Orchestrator ATTACHes it automatically.
### Authentication
Auth providers in `app/auth/` (FastAPI-based):
- **Google**: OAuth via Google
- **Email**: Email magic link (itsdangerous token)
- **Desktop**: JWT for API
## Key Implementation Details
### DuckDB Schema (src/db.py)
- Schema v7 with auto-migration from v1→v2→v3→v4→v5→v6→v7 (v5 adds `users.active`, v6 adds `personal_access_tokens`, v7 adds `personal_access_tokens.last_used_ip`)
- `table_registry`: id, name, source_type, bucket, source_table, query_mode, sync_schedule, etc.
- `sync_state`, `sync_history`: track extraction progress
- `users`, `dataset_permissions`, `audit_log`: auth + RBAC
- System DB at `{DATA_DIR}/state/system.duckdb`
- Analytics DB at `{DATA_DIR}/analytics/server.duckdb`
### SyncOrchestrator (src/orchestrator.py)
- `rebuild()`: scans extracts dir, ATTACHes all, creates master views, updates sync_state
- `rebuild_source(name)`: single source (used after Jira webhooks)
- Thread-safe via `_rebuild_lock`
### Connector Pattern
- **Keboola**: `connectors/keboola/extractor.py` uses DuckDB Keboola extension, fallback to `client.py`
- **BigQuery**: `connectors/bigquery/extractor.py` uses DuckDB BQ extension (remote-only, no download)
- **Jira**: `connectors/jira/webhook.py``incremental_transform.py``extract_init.py` updates `_meta`
- `connectors/keboola/client.py`: legacy Keboola Storage API wrapper (kept as fallback)
### Config Loading
1. `config/loader.py` loads `instance.yaml`
2. `app/instance_config.py` exposes `get_data_source_type()`, `get_value()`
3. Table config lives in DuckDB `table_registry` (not markdown files)
### Files NOT to modify (stable infrastructure)
- `connectors/jira/file_lock.py` - Advisory file locking
- `connectors/jira/transform.py` - Core Jira transform logic
- `services/ws_gateway/` - WebSocket notification gateway
## Vendor-agnostic OSS — no customer-specific content
This repo is the public OSS distribution. **Nothing customer-specific belongs in code, configuration defaults, comments, docs, commit messages, PR titles, or PR bodies.** That includes:
- Specific deployments or brands (private VM names, internal product brands, organization names that aren't already public sponsors).
- Cloud project IDs, internal hostnames, runbook paths from a particular install (`/opt/<deployment>`, `<host>.<internal-domain>`, `prj-<org>-…`, internal SA emails).
- Cross-references to private repos (`<private-org>/<private-repo>#NN`).

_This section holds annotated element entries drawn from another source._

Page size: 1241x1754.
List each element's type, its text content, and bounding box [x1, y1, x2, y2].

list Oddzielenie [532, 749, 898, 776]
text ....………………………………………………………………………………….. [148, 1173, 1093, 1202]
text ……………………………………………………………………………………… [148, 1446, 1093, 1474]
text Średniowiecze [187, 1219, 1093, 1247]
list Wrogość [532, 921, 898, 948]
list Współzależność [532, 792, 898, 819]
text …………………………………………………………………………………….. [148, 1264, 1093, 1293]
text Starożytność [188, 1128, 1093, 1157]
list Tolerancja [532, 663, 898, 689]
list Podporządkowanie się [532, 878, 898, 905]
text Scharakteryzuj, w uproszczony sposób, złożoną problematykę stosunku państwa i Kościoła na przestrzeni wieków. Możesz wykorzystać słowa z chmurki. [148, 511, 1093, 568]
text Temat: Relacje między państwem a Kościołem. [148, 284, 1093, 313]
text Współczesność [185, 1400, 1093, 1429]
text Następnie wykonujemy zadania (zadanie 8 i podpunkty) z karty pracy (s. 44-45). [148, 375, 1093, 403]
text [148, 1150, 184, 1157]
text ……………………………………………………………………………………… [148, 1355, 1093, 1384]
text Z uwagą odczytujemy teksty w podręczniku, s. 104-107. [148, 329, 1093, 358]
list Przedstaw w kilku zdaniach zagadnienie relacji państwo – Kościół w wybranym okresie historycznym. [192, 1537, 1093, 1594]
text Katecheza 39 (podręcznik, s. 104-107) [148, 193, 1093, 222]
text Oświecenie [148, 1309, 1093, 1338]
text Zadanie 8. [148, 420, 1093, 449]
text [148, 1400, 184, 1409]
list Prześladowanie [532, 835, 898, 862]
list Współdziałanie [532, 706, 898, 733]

Describe the integration in generic terms or link to public examples instead.
When you motivate a change, frame it abstractly ("behind a TLS-terminating reverse proxy", "in containerized deploys") rather than naming a specific operator. When you show examples, use placeholders (`example.com`, `<your-host>`, `<install-dir>`). When config has reasonable defaults pulled from one deployment's habits, generalize them or surface them as documented examples — not hard-coded assumptions.
Customer-specific automation, hostnames, and identities live in private infra repos that *consume* this OSS. The OSS describes capabilities, defaults, and configuration knobs — not how a specific operator wired them up.
## Git Commits & Pull Requests
- Keep commit messages clean and concise
- Do not include AI attribution in commits or PRs
- Before opening a PR, scan the diff and the PR body for the customer-specific tokens listed above (`grep -niE '<token1>|<token2>|...'`). If anything matches, generalize or remove it.